L’altro binario è quello del governo: «Io non faccio resistenza, sono pronto ad avanzare le proposte che servono». Su questo fronte il credo del sindaco di Firenze è uno e uno solo: «Cose concrete, niente chiacchiere». Tra le «cose concerete», il primo cittadino del capoluogo toscano pone una questione.
Una questione che sarà nel programma di governo che il Pd offrirà a Letta: «Cinque miliardi di investimenti che l’Europa deve accettare fuori dal patto di Stabilità per ristrutturare gli edifici scolastici». Una frase che non è stata detta «en passant». Sarà uno dei punti su cui il Partito democratico insisterà nel momento in cui Enrico Letta chie-derà di chiudere il patto di governo che è stato ribattezzato «Impegno 2014».
Già, perche il leader del Pd ha molte proposte sul tappeto, «una più concreta dell’altra». Non di sola legge elettorale si vive e Renzi sembra esserne più che conscio.
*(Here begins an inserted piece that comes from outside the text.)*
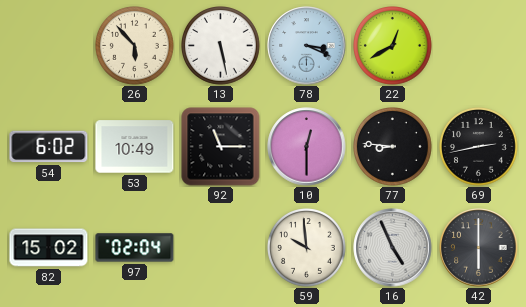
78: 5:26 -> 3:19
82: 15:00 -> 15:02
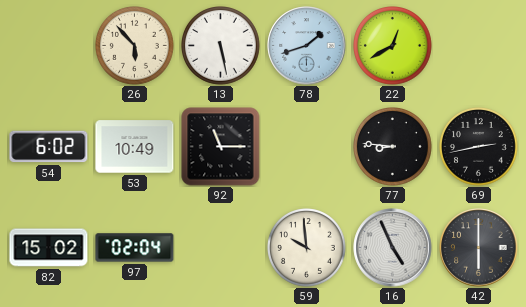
78: 3:19 -> 1:42
10: 12:30 -> none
Tant’è vero che sta sollecitando ai «suoi» parlamentari proposte e suggerimenti per il programma di governo che verrà. Ed è su quel binario che ormai viaggia il treno di Renzi: «Fatti concreti, proposte concrete», è il suo nuovo slogan. Tant’è vero che quando Letta (che ha sentito ancora ieri) e Franceschini (che sente un giorno sì e l’altro pure) gli hanno posto il tema del rimpasto, il sindaco di Firenze ha fatto orecchie da mercante. Il tema non lo appassiona. Di più: non ne vuol sentir parlare. Almeno fino a quando il governo non avrà deciso di «fare sul serio». Ma anche dopo è difficile. Renzi resisterà alle lusinghe di un rimpasto che si limiterebbe a due, tre ministeri: «Non mi interessa chi va dove».
Per farla breve, Renzi non vuole «un aggiustamento» per ricalibrare uomini e rapporti di forza, o per dare una pennellata di nuovo al programma di governo. «Non hanno capito niente di me», continua a ripetere il segretario del Pd, che non si capacita del fatto che il suo «no» al rimpastino non venga preso per quello che è. Ossia un no, punto e basta.
Per questa ragione, pur seguendo la procedura «programma di governo» e dando gli ultimi ritocchi al «Jobs act», il primo cittadino del capoluogo toscano continua a seguire con grande attenzione la «pratica riforma elettorale»: «Perché so che su questo mi gioco l’osso del collo… di più, su questo mi posso auto-ammazzare».
Ma il gioco vale la candela, secondo il sindaco di Firenze, perché, come confida ai suoi, «il 35 per cento è una meta assolutamente a portata di mano, tanto più che secondo me gli elettori di Beppe Grillo sono già in libera uscita».
Sono i 5 Stelle l’obiettivo di Renzi. O meglio, i loro elettori, perché stando a tutti i sondaggi è lì che il Pd può fare il salto, è quella l’area che alle urne può fare la vera differenza. Ed è chiaro che se il segretario del Partito democratico porta a casa le tre riforme su cui punta, quella elettorale, l’abolizione del Senato e la revisione dell’articolo V della Costituzione, Grillo avrà un’arma in meno e «noi dei voti in più».